Despite their commonality, mental health disorders are still stigmatized in society. It’s not at all uncommon for teens to feel ashamed that they have a mental health disorder, and they may try to deny, blame-shift, or otherwise, refuse to admit that they have a disorder.
For parents, it’s critical that they approach the intervention appropriately. Parents and guardians looking to help a distressed teen will need to be respectful and understanding of their teen’s feelings, and avoid getting angry at their child for behaviors related to their mental illness. That does not mean imposing limits or disciplining their child, but it does mean that they will need to recalibrate their expectations. It’s not always possible for parents to hold their teen to the same set of standards before they became sick. They may never be the same as they were before they developed mental health symptoms.

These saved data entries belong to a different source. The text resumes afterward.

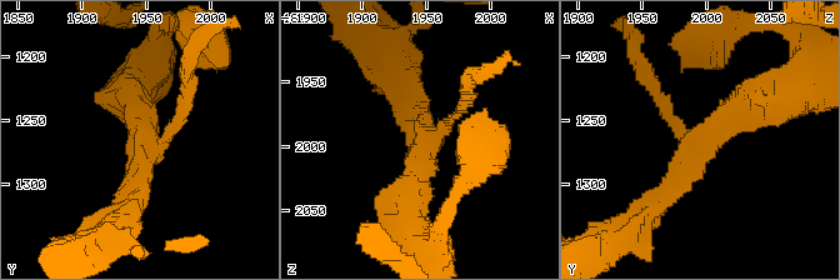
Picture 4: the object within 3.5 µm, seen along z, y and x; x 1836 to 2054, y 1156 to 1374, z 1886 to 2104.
arms=3 arm_widths_nm=150,250,400 act=look view=em slice=xy step=1 show=tint at=(1950, 1268, 1998)

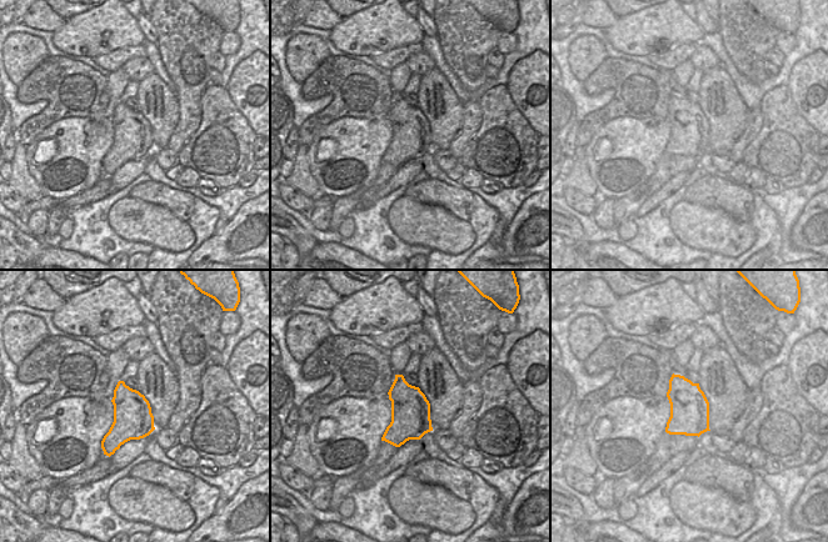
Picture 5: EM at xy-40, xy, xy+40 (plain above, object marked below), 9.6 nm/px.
act=leave runs_along=4:(765, 96), (714, 131), (653, 208) found='one cell here'

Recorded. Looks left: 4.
why='arms part here' act=look view=3d um=8 at=(2110, 1650, 1765)

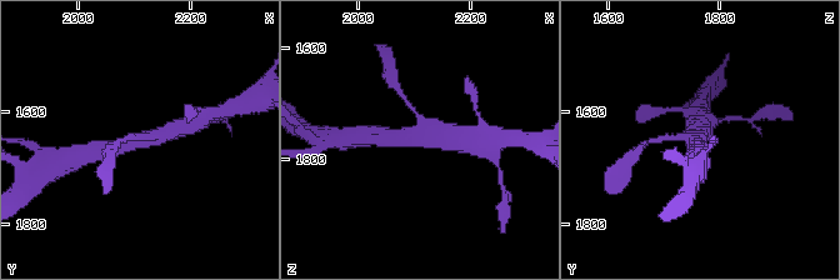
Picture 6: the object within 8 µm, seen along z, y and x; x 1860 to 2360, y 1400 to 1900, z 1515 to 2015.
act=look view=3d um=3.5 side=back at=(2120, 1655, 1760)

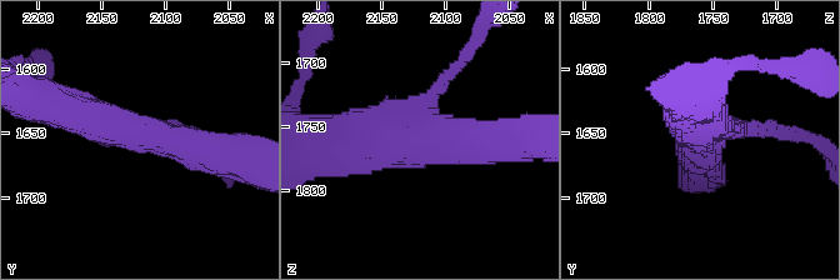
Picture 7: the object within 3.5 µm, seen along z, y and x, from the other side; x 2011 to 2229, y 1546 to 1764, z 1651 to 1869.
act=look view=em slice=xy step=1 show=tint at=(2116, 1650, 1758)

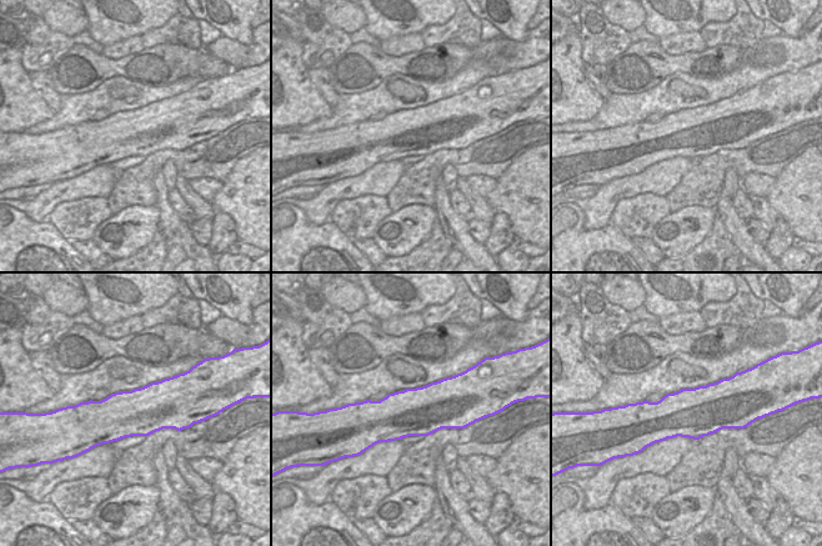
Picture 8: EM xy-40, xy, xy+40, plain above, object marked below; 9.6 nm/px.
act=leave runs_along=7:(226, 154), (110, 128), (69, 108) found='continuous, no second cell'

If a teenager is exhibiting signs of a mental health disorder, parents should make an appointment with a licensed psychologist or psychiatrist with experience in treating adolescents. Sometimes, it is not possible to get an appointment with these specialists for many months, in which case a parent should make an appointment with their child’s pediatrician. Parents will need to provide the doctor with a description of symptoms and when they began, and how they are affecting their teenager.
If a parent suspects their child is hearing or seeing things, or they are exhibiting suicidal behavior, it’s imperative that they seek medical attention immediately.

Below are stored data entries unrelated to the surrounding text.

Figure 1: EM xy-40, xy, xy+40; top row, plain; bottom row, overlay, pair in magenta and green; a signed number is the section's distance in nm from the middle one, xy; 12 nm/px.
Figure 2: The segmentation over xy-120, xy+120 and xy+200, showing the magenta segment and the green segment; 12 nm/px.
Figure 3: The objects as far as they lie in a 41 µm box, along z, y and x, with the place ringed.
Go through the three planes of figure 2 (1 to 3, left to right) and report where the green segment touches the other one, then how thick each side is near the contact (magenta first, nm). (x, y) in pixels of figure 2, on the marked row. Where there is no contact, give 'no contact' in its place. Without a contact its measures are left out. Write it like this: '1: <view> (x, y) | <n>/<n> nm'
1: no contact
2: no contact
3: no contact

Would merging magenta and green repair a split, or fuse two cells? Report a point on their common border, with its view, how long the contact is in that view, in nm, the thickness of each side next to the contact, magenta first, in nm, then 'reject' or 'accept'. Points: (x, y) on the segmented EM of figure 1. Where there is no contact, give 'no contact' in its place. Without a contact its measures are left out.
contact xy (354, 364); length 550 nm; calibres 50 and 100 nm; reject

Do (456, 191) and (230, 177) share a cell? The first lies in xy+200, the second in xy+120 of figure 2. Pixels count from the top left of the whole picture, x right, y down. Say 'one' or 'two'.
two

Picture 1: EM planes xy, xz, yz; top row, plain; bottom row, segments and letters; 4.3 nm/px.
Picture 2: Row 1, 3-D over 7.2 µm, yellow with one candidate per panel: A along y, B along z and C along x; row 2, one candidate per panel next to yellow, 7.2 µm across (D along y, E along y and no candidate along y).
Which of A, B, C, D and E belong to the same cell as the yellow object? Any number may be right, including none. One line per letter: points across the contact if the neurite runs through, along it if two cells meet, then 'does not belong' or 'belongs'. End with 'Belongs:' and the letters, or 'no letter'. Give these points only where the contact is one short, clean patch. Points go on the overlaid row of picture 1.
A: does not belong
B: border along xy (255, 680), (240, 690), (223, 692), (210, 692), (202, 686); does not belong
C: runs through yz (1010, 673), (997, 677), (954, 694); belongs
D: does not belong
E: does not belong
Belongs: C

It’s important for parents to understand that mental health conditions are complex disorders that can vary significantly for each person. Adolescents can be challenging to treat because mental health disorder symptoms can mimic usual teenage angst and vice versa. Furthermore, teens with mental health conditions may turn to drugs and alcohol to cope, which can also lengthen the diagnosis and recovery period.

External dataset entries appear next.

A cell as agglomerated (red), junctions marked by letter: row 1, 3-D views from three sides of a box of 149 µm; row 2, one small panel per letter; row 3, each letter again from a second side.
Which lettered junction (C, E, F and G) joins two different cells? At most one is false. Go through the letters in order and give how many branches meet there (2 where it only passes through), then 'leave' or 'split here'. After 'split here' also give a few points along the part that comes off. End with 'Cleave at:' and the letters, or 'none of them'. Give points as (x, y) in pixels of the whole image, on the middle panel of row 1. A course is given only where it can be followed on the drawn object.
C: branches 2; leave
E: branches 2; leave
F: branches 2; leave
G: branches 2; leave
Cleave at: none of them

Families of teens with a mental illness will need to look for a provider who is experienced with the challenges that face teen’s with a mental health condition, and how to treat these patients effectively. Facilities that offer additional family therapy support and hands-on guidance from trained psychologists is ideal. Teenagers often need special intervention with their school, and they will need accommodations to continue their education. A facility that is experienced with helping teenagers with mental health conditions can help facilitate these accommodations with the school.
There are a variety of treatment options available for teens. But unfortunately, they can be difficult to locate. Concerned parents and guardians can find a directory of mental health treatment facilities for teens provided by SAMSHA on their website. The toll-free, 24/7 suicide hotline can also provide parents with a list of resources for mental health treatment for teens.
Parenting a sick child is stressful, and navigating treatment options can be overwhelming. But for the future health of their child, it is imperative that parents and guardians protect their teen, and provide them with early intervention services for adolescent mental health conditions.
This guide is intended to be informational. If you are considering help for you or your loved one and would like more information, please consult a medical professional or licensed treatment facility.